“But surely the lions would never venture to attack so large a party?” Dick said in surprise.
“They will indeed,” Mr Harvey answered. “These brutes often hunt together, as many as twenty or thirty; they are nothing like such powerful beasts as the North African lions, but they are formidable enough, and the less we see of them the better. But there are numerous prints on the sand near the water, and probably large numbers of them are in the habit of coming to this pool to drink. I expect therefore that we shall have a stirring night.”
As soon as the oxen were unyoked, they were driven a short distance out to pasture. Five or six of the natives looked after them, while the remainder set to work to gather sticks and dried wood for the fires.
“I think,” Tom said, “that I will go and have a bathe in the pool.”
“You will do no such thing,” Mr Harvey remarked; “the chances are that there are half a dozen alligators in that pool—it is just the sort of place in which they lurk, for they find no difficulty in occasionally taking a deer or a wild hog, as he comes down to quench his thirst. There! don’t you see something projecting above the water on the other side of the pool?”

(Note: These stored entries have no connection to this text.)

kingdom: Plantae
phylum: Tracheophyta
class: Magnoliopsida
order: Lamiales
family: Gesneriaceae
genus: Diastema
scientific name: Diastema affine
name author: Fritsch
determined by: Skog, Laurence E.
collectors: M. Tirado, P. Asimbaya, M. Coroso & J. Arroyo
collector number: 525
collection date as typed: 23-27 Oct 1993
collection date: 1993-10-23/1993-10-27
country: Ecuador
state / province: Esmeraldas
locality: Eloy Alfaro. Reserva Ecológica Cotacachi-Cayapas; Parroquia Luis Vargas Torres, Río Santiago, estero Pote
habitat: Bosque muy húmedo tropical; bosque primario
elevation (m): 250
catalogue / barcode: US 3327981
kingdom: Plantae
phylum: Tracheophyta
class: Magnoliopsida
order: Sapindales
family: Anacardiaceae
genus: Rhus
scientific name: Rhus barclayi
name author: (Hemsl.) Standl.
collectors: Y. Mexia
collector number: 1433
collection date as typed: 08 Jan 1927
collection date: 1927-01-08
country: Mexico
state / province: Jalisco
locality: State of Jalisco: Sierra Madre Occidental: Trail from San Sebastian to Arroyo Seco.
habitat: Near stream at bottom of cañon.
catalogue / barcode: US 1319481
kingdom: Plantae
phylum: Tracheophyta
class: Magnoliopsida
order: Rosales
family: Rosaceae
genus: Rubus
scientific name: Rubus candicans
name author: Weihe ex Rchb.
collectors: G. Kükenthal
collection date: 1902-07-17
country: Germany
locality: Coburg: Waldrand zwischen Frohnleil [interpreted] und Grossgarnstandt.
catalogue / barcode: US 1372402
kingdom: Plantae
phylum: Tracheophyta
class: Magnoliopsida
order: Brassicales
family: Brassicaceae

“I see a bit of rough wood, that looks as if it were the top of a log underneath the water.”
“Well, just watch it,” Mr Harvey said, as he took aim with his rifle.
He fired; the water instantly heaved and whirled at the spot the boy was watching; the supposed log rose higher out of the water, and then plunged down again; five or six feet of a long tail lashed the water and then disappeared, but the eddies on the surface showed that there was a violent agitation going on underneath it.
“What do you think of your log now?” Mr Harvey asked, smiling.
“Why, it was an alligator,” Tom said. “Who would have thought it?—it looked just like a bit of an old tree.”